> PASSAGE FOR REVIEW
****

Sunday, February 17

Facebooked

So I deactivated my Facebook account.

Yeah, whatevs, Isaac.

How many of us have pulled that move?

The classic, "Man, dude, I just spend way too much time on that Facebook, broh. I just think, man, that I just need a break. You know, man? It is time for me, yaknow?" But then three weeks later (or days, hours, etc.) after this noble deactivation, one comes to the sullen realization, "Man, dude, I just came to the sullen realization that this Facebook, man, is a gift. And it really is just a necessary tool to use if you are to survive in the social world. Amiright, bro?" And he would probably offer me a high five. 

And I would probably give him one.

But man, dude, bro.
This Facebook thing, man, is suffocating me. Amiright?
I don't know. Maybe I don't want to be defined by a small picture on the upper left hand corner of a blue and white screen, which tells the world exactly what I want them to think of me.

And I don't want to give the world a false opinion of me. Because I know the wall is just a representation of me, or an advanced me... An edited, rethought me on a wall for everyone to see. Look at me.

No, calm down, please. I am not insulting you, if that is what you are thinking, and I understand if you might be. I am only pointing out the problems in myself that I have been made aware of, and am now sharing with you. Perhaps other, better people do not use Facebook as an ego-fix. 

The higher the number of little red notifications, 
the higher, higher, higher it goes-- your own conceit. 
Self-validation after self-validation. 
Little red notifications.
The ego-fix of a bizarre generation.

I am not saying that at all. At least, I hope that most people are not as bad as me when it comes to Facebook.

****

> DATA EXTRACTS
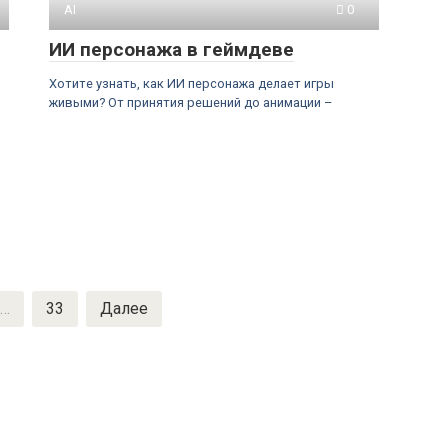
AI
0
ИИ персонажа в геймдеве
Хотите узнать, как ИИ персонажа делает игры
живыми? От принятия решений до анимации –
…
33
Далее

****

> ACTIVITY LIST
a - Reproduce the part of the post about deactivating Facebook that opens with the words containing "And I would" and closes with "your own conceit.".
b - Please list every color named in the post about deactivating Facebook.
You can set the lines aside; nothing here depends on them.

> YOUR RESPONSES
a -
And I would probably give him one.

But man, dude, bro.
This Facebook thing, man, is suffocating me. Amiright?
I don't know. Maybe I don't want to be defined by a small picture on the upper left hand corner of a blue and white screen, which tells the world exactly what I want them to think of me.

And I don't want to give the world a false opinion of me. Because I know the wall is just a representation of me, or an advanced me... An edited, rethought me on a wall for everyone to see. Look at me.

No, calm down, please. I am not insulting you, if that is what you are thinking, and I understand if you might be. I am only pointing out the problems in myself that I have been made aware of, and am now sharing with you. Perhaps other, better people do not use Facebook as an ego-fix. 

The higher the number of little red notifications, 
the higher, higher, higher it goes-- your own conceit.

b - Blue, white, red